* [WHAT NEEDS TO BE DONE]
Give the data below as a JSON list of strings, one string per line with blank lines omitted, starting at the beginning of the data and ending at the line containing "[117, 279, 188, 311] [2, 300, 496, 365]", with both of those lines included. Leave the pictures out of your answer.

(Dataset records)
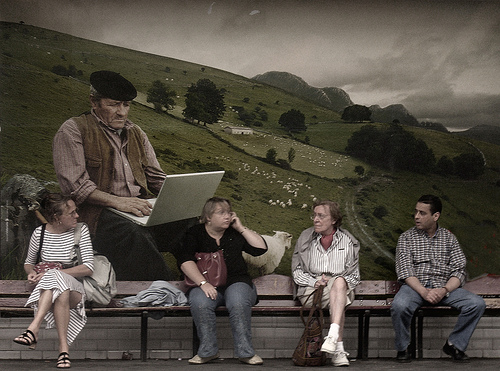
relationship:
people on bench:
[35, 187, 465, 267] [12, 282, 481, 337]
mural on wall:
[3, 16, 498, 273] [15, 9, 481, 297]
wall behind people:
[15, 9, 481, 297] [35, 187, 465, 267]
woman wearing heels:
[27, 193, 114, 363] [13, 326, 75, 368]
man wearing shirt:
[391, 225, 468, 289] [378, 210, 468, 308]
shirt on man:
[395, 221, 498, 330] [391, 225, 468, 289]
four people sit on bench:
[10, 188, 499, 364] [2, 300, 496, 365]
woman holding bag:
[173, 195, 267, 365] [290, 306, 327, 368]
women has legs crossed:
[292, 201, 362, 369] [313, 272, 362, 365]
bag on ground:
[290, 306, 327, 368] [0, 352, 493, 370]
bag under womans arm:
[290, 306, 327, 368] [177, 231, 226, 302]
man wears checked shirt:
[391, 194, 483, 362] [394, 226, 467, 297]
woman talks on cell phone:
[173, 195, 267, 365] [227, 207, 238, 232]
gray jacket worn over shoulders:
[290, 222, 363, 294] [293, 233, 361, 257]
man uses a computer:
[53, 66, 204, 285] [102, 168, 224, 228]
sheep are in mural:
[217, 152, 317, 217] [3, 16, 498, 273]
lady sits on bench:
[12, 193, 102, 366] [2, 300, 496, 365]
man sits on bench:
[391, 225, 468, 289] [2, 300, 496, 365]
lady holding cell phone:
[12, 193, 102, 366] [227, 207, 238, 232]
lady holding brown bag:
[12, 193, 102, 366] [290, 306, 327, 368]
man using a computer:
[391, 225, 468, 289] [102, 168, 224, 228]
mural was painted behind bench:
[3, 16, 498, 273] [2, 300, 496, 365]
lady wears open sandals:
[12, 193, 102, 366] [13, 326, 75, 368]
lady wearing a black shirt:
[12, 193, 102, 366] [173, 224, 265, 293]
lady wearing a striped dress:
[12, 193, 102, 366] [25, 221, 96, 333]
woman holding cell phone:
[173, 195, 267, 365] [227, 207, 238, 232]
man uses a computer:
[391, 225, 468, 289] [102, 168, 224, 228]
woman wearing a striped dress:
[173, 195, 267, 365] [25, 221, 96, 333]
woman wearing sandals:
[173, 195, 267, 365] [13, 326, 75, 368]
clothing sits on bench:
[117, 279, 188, 311] [2, 300, 496, 365]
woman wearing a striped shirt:
[173, 195, 267, 365] [290, 227, 364, 297]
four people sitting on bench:
[10, 188, 499, 364] [2, 300, 496, 365]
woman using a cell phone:
[173, 195, 267, 365] [227, 207, 238, 232]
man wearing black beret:
[391, 225, 468, 289] [86, 68, 139, 103]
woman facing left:
[173, 195, 267, 365] [306, 199, 338, 234]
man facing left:
[391, 225, 468, 289] [414, 195, 442, 232]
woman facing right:
[173, 195, 267, 365] [196, 198, 235, 233]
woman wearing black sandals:
[173, 195, 267, 365] [13, 326, 75, 368]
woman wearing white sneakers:
[173, 195, 267, 365] [321, 333, 353, 368]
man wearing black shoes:
[391, 225, 468, 289] [395, 339, 470, 365]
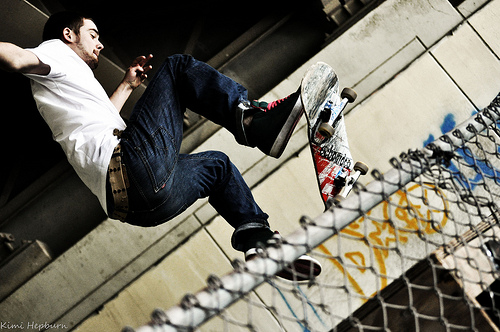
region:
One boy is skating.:
[25, 5, 410, 265]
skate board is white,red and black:
[265, 60, 380, 190]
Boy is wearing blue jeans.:
[130, 110, 170, 195]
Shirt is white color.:
[60, 95, 85, 130]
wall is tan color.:
[375, 55, 440, 105]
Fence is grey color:
[300, 230, 420, 315]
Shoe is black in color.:
[255, 90, 305, 145]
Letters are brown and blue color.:
[275, 150, 485, 265]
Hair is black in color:
[51, 15, 72, 31]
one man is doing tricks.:
[44, 25, 374, 250]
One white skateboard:
[301, 67, 367, 220]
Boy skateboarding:
[6, 7, 365, 282]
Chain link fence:
[217, 165, 493, 320]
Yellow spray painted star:
[363, 217, 408, 259]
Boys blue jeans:
[121, 47, 291, 253]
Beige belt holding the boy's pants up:
[103, 133, 138, 229]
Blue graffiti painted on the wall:
[420, 101, 497, 186]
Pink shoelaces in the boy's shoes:
[254, 82, 299, 114]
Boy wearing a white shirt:
[1, 6, 341, 284]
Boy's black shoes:
[245, 87, 310, 159]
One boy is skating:
[16, 14, 418, 271]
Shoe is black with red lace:
[250, 80, 304, 160]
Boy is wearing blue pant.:
[129, 127, 191, 213]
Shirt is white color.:
[51, 64, 115, 158]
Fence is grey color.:
[348, 203, 457, 295]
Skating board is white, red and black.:
[300, 63, 382, 194]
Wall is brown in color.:
[380, 58, 467, 107]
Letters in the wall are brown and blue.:
[304, 141, 496, 256]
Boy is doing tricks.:
[32, 25, 358, 242]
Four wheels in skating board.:
[315, 86, 382, 213]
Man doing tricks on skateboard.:
[11, 8, 376, 280]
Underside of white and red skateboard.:
[296, 56, 366, 212]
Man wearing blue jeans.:
[110, 57, 253, 227]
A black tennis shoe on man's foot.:
[240, 88, 323, 160]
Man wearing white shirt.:
[28, 37, 121, 224]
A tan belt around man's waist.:
[98, 139, 138, 229]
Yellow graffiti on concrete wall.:
[310, 176, 497, 295]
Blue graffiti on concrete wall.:
[419, 114, 498, 194]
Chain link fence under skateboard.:
[283, 149, 498, 324]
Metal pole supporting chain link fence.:
[298, 108, 498, 263]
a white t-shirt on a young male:
[17, 31, 133, 222]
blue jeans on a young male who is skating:
[102, 47, 274, 249]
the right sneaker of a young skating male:
[232, 84, 312, 159]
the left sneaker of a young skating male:
[236, 223, 328, 289]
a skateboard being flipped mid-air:
[290, 56, 382, 220]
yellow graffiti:
[289, 168, 466, 307]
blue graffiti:
[414, 103, 499, 194]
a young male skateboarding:
[1, 4, 326, 285]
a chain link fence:
[114, 89, 499, 329]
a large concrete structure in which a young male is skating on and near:
[0, 0, 499, 330]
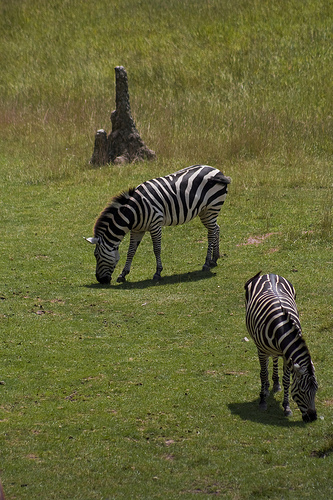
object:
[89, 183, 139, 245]
mohawk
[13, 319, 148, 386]
grass field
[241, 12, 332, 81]
grass field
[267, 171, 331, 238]
grass field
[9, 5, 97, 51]
grass field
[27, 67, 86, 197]
grass field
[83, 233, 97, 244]
zebra ear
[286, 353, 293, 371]
zebra ear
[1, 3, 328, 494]
land scape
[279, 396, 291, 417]
zebra hooves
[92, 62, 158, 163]
rock structure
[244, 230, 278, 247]
dirt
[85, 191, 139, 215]
mane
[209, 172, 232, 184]
tail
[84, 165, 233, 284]
zebra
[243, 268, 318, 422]
zebra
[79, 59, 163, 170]
ant hill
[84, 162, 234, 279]
animal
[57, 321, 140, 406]
grass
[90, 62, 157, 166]
structure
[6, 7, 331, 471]
savannah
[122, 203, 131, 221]
black stripes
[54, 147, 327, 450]
grass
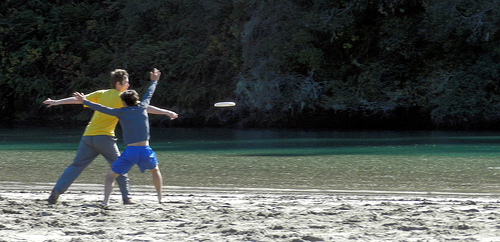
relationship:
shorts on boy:
[111, 149, 158, 176] [70, 80, 179, 211]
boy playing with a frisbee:
[45, 69, 179, 206] [214, 100, 235, 107]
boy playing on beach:
[70, 67, 180, 210] [66, 210, 496, 236]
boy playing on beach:
[45, 69, 179, 206] [66, 210, 496, 236]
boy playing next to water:
[70, 67, 180, 210] [25, 112, 499, 196]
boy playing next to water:
[45, 69, 179, 206] [25, 112, 499, 196]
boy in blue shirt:
[70, 67, 180, 210] [84, 80, 156, 141]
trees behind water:
[3, 0, 498, 126] [1, 126, 498, 183]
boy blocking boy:
[70, 67, 180, 210] [45, 69, 179, 206]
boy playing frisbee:
[45, 69, 179, 206] [211, 99, 238, 109]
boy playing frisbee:
[70, 67, 180, 210] [211, 99, 238, 109]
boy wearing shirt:
[70, 67, 180, 210] [113, 102, 156, 143]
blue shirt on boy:
[84, 80, 156, 145] [40, 75, 210, 205]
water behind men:
[0, 135, 496, 192] [38, 63, 178, 213]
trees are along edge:
[0, 0, 499, 126] [2, 125, 487, 148]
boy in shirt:
[45, 69, 179, 206] [82, 89, 128, 137]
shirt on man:
[82, 90, 124, 137] [31, 69, 178, 199]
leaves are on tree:
[416, 73, 481, 116] [427, 64, 498, 129]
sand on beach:
[134, 192, 453, 241] [8, 193, 495, 237]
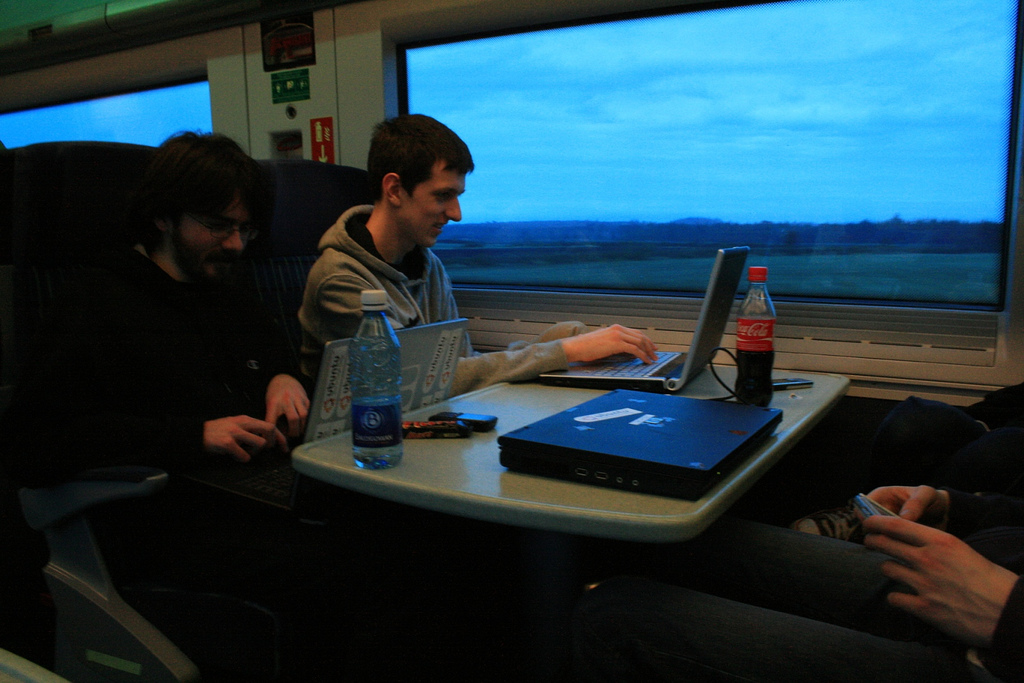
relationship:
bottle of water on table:
[330, 274, 404, 542] [296, 336, 809, 583]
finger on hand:
[879, 516, 946, 540] [849, 505, 953, 683]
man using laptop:
[0, 131, 309, 683] [240, 293, 446, 473]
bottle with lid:
[735, 266, 773, 407] [724, 257, 783, 288]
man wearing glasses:
[0, 131, 309, 683] [140, 179, 285, 266]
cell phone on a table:
[374, 399, 504, 436] [281, 332, 964, 628]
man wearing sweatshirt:
[301, 115, 659, 397] [285, 192, 590, 402]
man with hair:
[0, 131, 309, 683] [97, 120, 279, 309]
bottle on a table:
[351, 290, 403, 470] [257, 332, 873, 670]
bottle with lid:
[706, 259, 787, 424] [724, 257, 783, 288]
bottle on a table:
[735, 266, 773, 407] [257, 332, 873, 670]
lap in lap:
[165, 318, 469, 528] [82, 414, 385, 536]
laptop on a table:
[510, 246, 750, 393] [292, 356, 856, 678]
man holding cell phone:
[569, 483, 1024, 680] [849, 479, 914, 564]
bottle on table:
[735, 266, 773, 407] [218, 337, 854, 642]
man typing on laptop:
[0, 131, 309, 683] [220, 298, 478, 523]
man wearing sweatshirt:
[0, 131, 309, 683] [0, 250, 325, 575]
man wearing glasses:
[0, 108, 417, 657] [147, 170, 281, 257]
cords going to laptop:
[681, 347, 805, 419] [478, 216, 885, 517]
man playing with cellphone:
[633, 375, 988, 672] [838, 472, 975, 565]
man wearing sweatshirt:
[301, 115, 659, 397] [277, 202, 580, 393]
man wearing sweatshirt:
[281, 108, 662, 424] [266, 196, 571, 406]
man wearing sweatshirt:
[301, 115, 659, 397] [248, 168, 570, 406]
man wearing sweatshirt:
[281, 108, 662, 424] [285, 192, 590, 402]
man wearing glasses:
[0, 131, 309, 683] [199, 216, 264, 243]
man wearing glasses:
[0, 131, 309, 683] [176, 212, 259, 238]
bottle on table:
[735, 266, 773, 407] [297, 352, 849, 543]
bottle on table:
[351, 290, 403, 470] [297, 352, 849, 543]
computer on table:
[495, 387, 785, 496] [297, 352, 849, 543]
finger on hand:
[863, 533, 920, 566] [863, 514, 1011, 636]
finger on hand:
[882, 555, 932, 590] [865, 514, 1017, 659]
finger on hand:
[876, 585, 929, 616] [865, 514, 1017, 659]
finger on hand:
[904, 486, 924, 525] [848, 482, 955, 524]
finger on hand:
[865, 486, 902, 500] [860, 480, 958, 526]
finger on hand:
[230, 423, 269, 452] [197, 413, 295, 457]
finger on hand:
[262, 404, 276, 426] [268, 371, 310, 434]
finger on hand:
[614, 339, 653, 365] [560, 322, 658, 361]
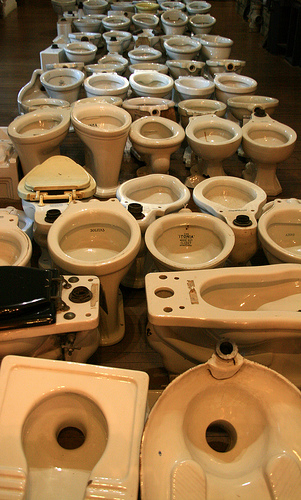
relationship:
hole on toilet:
[178, 299, 185, 313] [137, 258, 298, 328]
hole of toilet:
[178, 299, 185, 313] [137, 258, 298, 328]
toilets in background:
[48, 13, 243, 75] [3, 1, 300, 102]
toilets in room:
[48, 13, 243, 75] [2, 2, 299, 242]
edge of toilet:
[141, 269, 156, 285] [137, 258, 298, 328]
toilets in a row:
[48, 13, 243, 75] [13, 99, 291, 168]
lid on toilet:
[23, 149, 92, 193] [14, 153, 111, 219]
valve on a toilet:
[160, 308, 207, 326] [137, 258, 298, 328]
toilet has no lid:
[137, 258, 298, 328] [204, 277, 299, 309]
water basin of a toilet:
[15, 69, 42, 101] [137, 258, 298, 328]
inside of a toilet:
[248, 290, 261, 307] [137, 258, 298, 328]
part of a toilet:
[189, 318, 225, 328] [137, 258, 298, 328]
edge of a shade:
[282, 50, 300, 64] [263, 1, 300, 69]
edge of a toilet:
[141, 269, 156, 285] [137, 258, 298, 328]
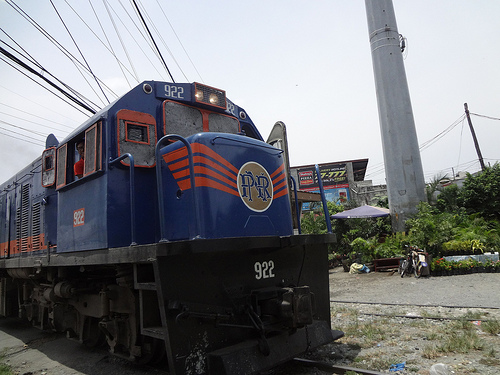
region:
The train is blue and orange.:
[0, 81, 332, 255]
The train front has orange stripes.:
[166, 140, 290, 202]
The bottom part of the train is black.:
[0, 233, 344, 373]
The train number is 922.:
[162, 81, 187, 102]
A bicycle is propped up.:
[398, 242, 428, 277]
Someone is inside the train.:
[71, 138, 87, 176]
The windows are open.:
[56, 121, 101, 188]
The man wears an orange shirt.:
[73, 155, 85, 177]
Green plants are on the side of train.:
[303, 162, 498, 252]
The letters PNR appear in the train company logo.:
[235, 170, 273, 199]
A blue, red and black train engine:
[12, 77, 349, 368]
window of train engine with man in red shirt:
[70, 138, 85, 180]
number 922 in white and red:
[70, 208, 89, 227]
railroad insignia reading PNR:
[237, 159, 276, 215]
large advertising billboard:
[293, 157, 372, 189]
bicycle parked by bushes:
[399, 243, 429, 280]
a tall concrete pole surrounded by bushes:
[363, 0, 438, 245]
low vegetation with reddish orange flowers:
[435, 255, 497, 272]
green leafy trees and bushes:
[431, 170, 498, 252]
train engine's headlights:
[190, 87, 225, 105]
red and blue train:
[50, 119, 273, 272]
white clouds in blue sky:
[176, 16, 252, 55]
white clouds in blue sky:
[54, 27, 138, 68]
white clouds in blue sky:
[16, 92, 63, 125]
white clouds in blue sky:
[211, 11, 252, 52]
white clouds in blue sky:
[262, 0, 323, 60]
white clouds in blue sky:
[249, 65, 306, 98]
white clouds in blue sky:
[304, 63, 346, 115]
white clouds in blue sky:
[416, 16, 485, 63]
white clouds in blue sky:
[430, 73, 479, 103]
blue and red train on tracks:
[3, 80, 345, 370]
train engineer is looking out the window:
[65, 137, 87, 183]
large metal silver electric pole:
[359, 3, 432, 251]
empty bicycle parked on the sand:
[396, 241, 433, 279]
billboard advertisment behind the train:
[288, 156, 370, 193]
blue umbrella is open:
[329, 203, 389, 228]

* [EXERCISE SOLUTION]
[
  "relationship:",
  "people on bench:",
  "[35, 187, 465, 267] [12, 282, 481, 337]",
  "mural on wall:",
  "[3, 16, 498, 273] [15, 9, 481, 297]",
  "wall behind people:",
  "[15, 9, 481, 297] [35, 187, 465, 267]",
  "woman wearing heels:",
  "[27, 193, 114, 363] [13, 326, 75, 368]",
  "man wearing shirt:",
  "[391, 225, 468, 289] [378, 210, 468, 308]",
  "shirt on man:",
  "[395, 221, 498, 330] [391, 225, 468, 289]",
  "four people sit on bench:",
  "[10, 188, 499, 364] [2, 300, 496, 365]",
  "woman holding bag:",
  "[173, 195, 267, 365] [290, 306, 327, 368]",
  "women has legs crossed:",
  "[292, 201, 362, 369] [313, 272, 362, 365]",
  "bag on ground:",
  "[290, 306, 327, 368] [0, 352, 493, 370]",
  "bag under womans arm:",
  "[290, 306, 327, 368] [177, 231, 226, 302]",
  "man wears checked shirt:",
  "[391, 194, 483, 362] [394, 226, 467, 297]",
  "woman talks on cell phone:",
  "[173, 195, 267, 365] [227, 207, 238, 232]",
  "gray jacket worn over shoulders:",
  "[290, 222, 363, 294] [293, 233, 361, 257]",
  "man uses a computer:",
  "[53, 66, 204, 285] [102, 168, 224, 228]",
  "sheep are in mural:",
  "[217, 152, 317, 217] [3, 16, 498, 273]",
  "lady sits on bench:",
  "[12, 193, 102, 366] [2, 300, 496, 365]",
  "man sits on bench:",
  "[391, 225, 468, 289] [2, 300, 496, 365]",
  "lady holding cell phone:",
  "[12, 193, 102, 366] [227, 207, 238, 232]",
  "lady holding brown bag:",
  "[12, 193, 102, 366] [290, 306, 327, 368]",
  "man using a computer:",
  "[391, 225, 468, 289] [102, 168, 224, 228]",
  "mural was painted behind bench:",
  "[3, 16, 498, 273] [2, 300, 496, 365]",
  "lady wears open sandals:",
  "[12, 193, 102, 366] [13, 326, 75, 368]",
  "lady wearing a black shirt:",
  "[12, 193, 102, 366] [173, 224, 265, 293]",
  "lady wearing a striped dress:",
  "[12, 193, 102, 366] [25, 221, 96, 333]",
  "woman holding cell phone:",
  "[173, 195, 267, 365] [227, 207, 238, 232]",
  "man uses a computer:",
  "[391, 225, 468, 289] [102, 168, 224, 228]",
  "woman wearing a striped dress:",
  "[173, 195, 267, 365] [25, 221, 96, 333]",
  "woman wearing sandals:",
  "[173, 195, 267, 365] [13, 326, 75, 368]",
  "clothing sits on bench:",
  "[117, 279, 188, 311] [2, 300, 496, 365]"
]